- Born: Candice Ann Falzon 13 March 1985 (age 40) Sydney, New South Wales, Australia
- Occupation: Former ironwoman
- Notable work: I'm a Celebrity...Get Me Out of Here! (Australian TV series)
- Height: 5 ft 7 in (170 cm)
- Spouse: David Warner ​(m. 2015)​
- Children: 3

= Candice Warner =

Australian ironwoman, surf life saver, and model

Candice Ann Warner (née Falzon; born 13 March 1985) is an Australian retired professional ironwoman and surf life saver.

== Ironwoman ==
Candice first competed professionally at the age of 14 in the Ironman series. At 16 she was a NSW state ironwoman champion. In January 2008, she qualified for a spot in the 2008 Nutri-Grain Ironman & Ironwoman Series.

==Television appearances==
Candice appeared on the 2008 series of It Takes Two, supporting the Beyond Blue charity but was eliminated sixth on 1 April 2008. Her mentor was Anthony Callea.

She was the subject of the Australian Story program on 9 June 2008.

In 2017, she appeared as a celebrity contestant on the Australian version of Hell's Kitchen. She came in tenth place, and the first one was eliminated.

In 2020, it was announced she would be participating in the Seven Network's reality program SAS Australia: Who Dares Wins.

She has been a regular panelist on The Back Page in 2022 and 2023.
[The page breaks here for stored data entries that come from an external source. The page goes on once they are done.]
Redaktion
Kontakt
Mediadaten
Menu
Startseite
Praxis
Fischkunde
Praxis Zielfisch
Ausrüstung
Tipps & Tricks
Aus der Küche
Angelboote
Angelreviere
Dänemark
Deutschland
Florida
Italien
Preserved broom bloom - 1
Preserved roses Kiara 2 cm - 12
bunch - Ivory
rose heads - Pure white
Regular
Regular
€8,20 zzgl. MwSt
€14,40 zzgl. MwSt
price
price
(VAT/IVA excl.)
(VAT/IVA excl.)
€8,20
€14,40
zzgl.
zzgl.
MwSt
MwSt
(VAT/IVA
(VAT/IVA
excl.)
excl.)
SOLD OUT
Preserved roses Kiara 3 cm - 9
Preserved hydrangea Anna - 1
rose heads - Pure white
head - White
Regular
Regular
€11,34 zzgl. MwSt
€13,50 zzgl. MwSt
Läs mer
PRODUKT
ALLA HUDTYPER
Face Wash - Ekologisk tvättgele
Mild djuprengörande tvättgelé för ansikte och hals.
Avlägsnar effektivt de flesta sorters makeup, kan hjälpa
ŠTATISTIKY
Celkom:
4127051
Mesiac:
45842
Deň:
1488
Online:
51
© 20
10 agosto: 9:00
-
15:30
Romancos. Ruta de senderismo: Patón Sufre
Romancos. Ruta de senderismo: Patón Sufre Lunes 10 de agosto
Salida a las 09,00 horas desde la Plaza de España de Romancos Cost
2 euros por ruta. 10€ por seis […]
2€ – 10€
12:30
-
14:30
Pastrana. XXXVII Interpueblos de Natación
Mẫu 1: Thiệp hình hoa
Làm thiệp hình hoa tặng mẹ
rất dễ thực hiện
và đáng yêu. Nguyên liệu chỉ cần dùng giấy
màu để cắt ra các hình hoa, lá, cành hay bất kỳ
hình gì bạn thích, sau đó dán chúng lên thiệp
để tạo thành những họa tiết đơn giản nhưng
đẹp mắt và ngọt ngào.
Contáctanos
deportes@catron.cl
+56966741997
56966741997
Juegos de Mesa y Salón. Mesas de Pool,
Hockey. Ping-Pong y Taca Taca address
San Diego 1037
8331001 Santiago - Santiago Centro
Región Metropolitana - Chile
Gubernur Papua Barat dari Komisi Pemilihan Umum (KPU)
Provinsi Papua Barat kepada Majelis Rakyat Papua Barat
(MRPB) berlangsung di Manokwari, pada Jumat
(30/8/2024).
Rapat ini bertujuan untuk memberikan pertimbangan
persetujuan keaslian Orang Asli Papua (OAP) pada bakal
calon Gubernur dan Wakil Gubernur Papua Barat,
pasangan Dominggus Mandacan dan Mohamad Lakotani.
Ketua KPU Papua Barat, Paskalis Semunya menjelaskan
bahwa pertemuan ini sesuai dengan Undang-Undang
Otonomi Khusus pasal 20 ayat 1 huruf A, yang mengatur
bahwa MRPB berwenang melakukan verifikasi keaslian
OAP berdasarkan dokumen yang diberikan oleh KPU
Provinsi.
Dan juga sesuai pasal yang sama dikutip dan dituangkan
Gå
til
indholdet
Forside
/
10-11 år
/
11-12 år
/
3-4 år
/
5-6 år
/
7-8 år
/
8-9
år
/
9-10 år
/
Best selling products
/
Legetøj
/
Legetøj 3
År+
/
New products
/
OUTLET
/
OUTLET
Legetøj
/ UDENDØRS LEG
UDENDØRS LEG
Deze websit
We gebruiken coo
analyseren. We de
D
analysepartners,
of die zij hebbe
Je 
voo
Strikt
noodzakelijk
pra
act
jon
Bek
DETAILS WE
In March 2024, she was announced as a celebrity contestant on the tenth season of I'm a Celebrity...Get Me Out of Here! . On 11 April 2024, Warner was the second celebrity to be eliminated; she came in 11th place.

==Book==
In April 2023, Warner released a memoir entitled Running Strong.

==Personal life==
Warner was born in Sydney, in the suburb of Maroubra. She is of Maltese heritage. She is the wife of Australian cricketer David Warner since 2015. They had their first child (a daughter) on 11 September 2014 and a second daughter on 14 January 2016 and a third daughter born on 30 June 2019. They live in Sydney.

Warner was previously in high-profile relationships with sporting stars such as Braith Anasta, Matt Henjak, Matt Poole, Brent Staker, Anderson Luis de Abreu Oliveira, David Carney and Marcos Baghdatis. She was also in a brief relationship with British comedian David Walliams.